Print every line of the data below word for word, leaving out the pictures.

(Rendered chart images)
*** Block opens ***
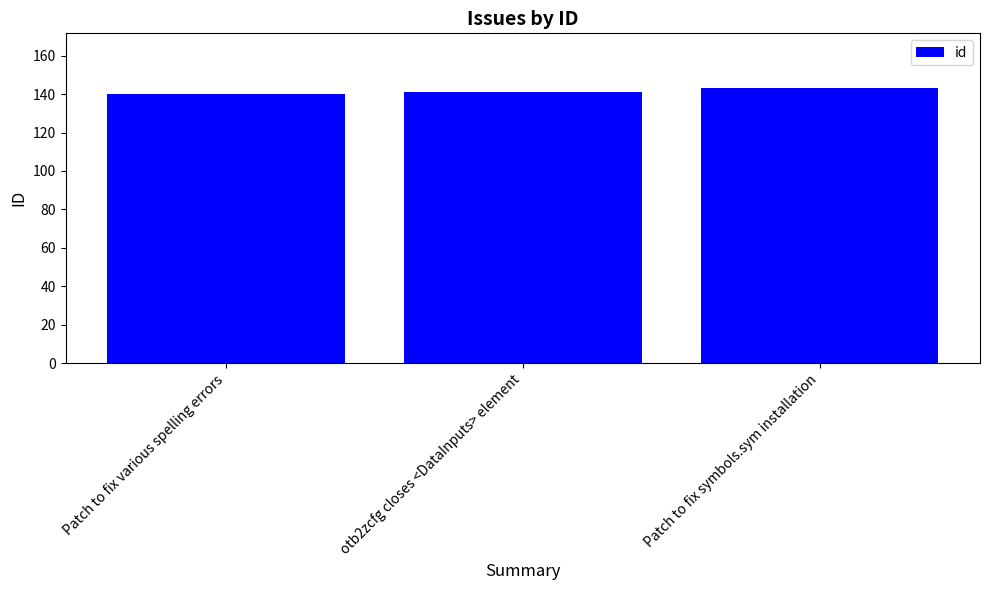

Are the bars grouped side by side (vs. stacked)?

No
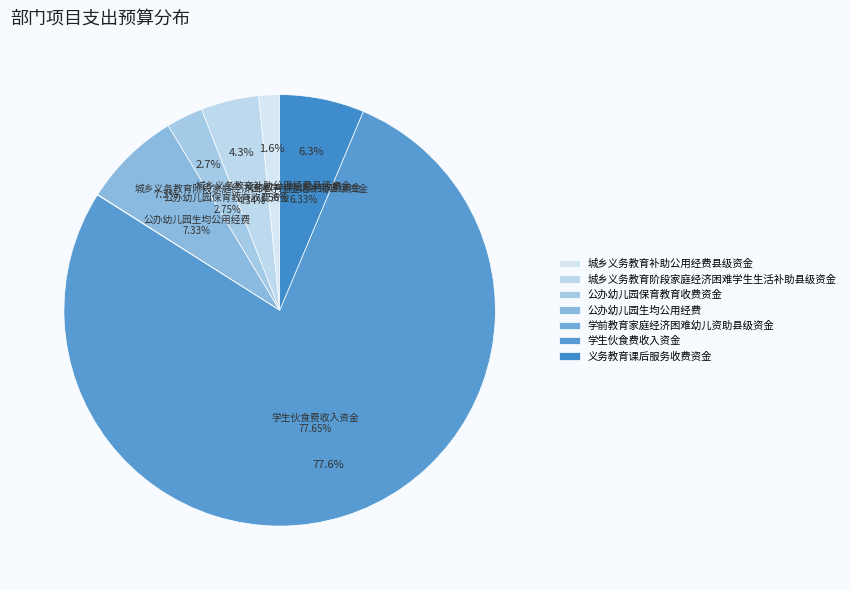

The 城乡义务教育阶段家庭经济困难学生生活补助县级资金 slice represents 11% of the pie. True or false?

False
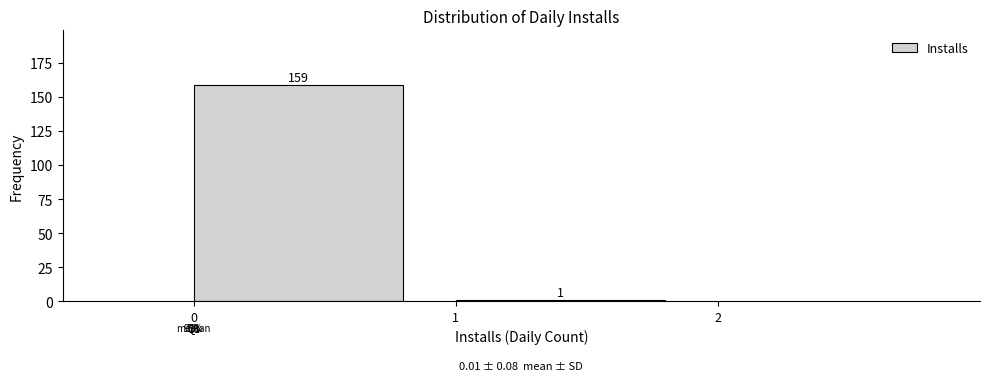

Reading left to right, list every bar in this chart as the range it spans on the x-axis followed by its height.

0 to 1: 159
1 to 2: 1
*** Block closes ***
Solution to the exercise:
Are the bars grouped side by side (vs. stacked)?

No

The 城乡义务教育阶段家庭经济困难学生生活补助县级资金 slice represents 11% of the pie. True or false?

False

Reading left to right, list every bar in this chart as the range it spans on the x-axis followed by its height.

0 to 1: 159
1 to 2: 1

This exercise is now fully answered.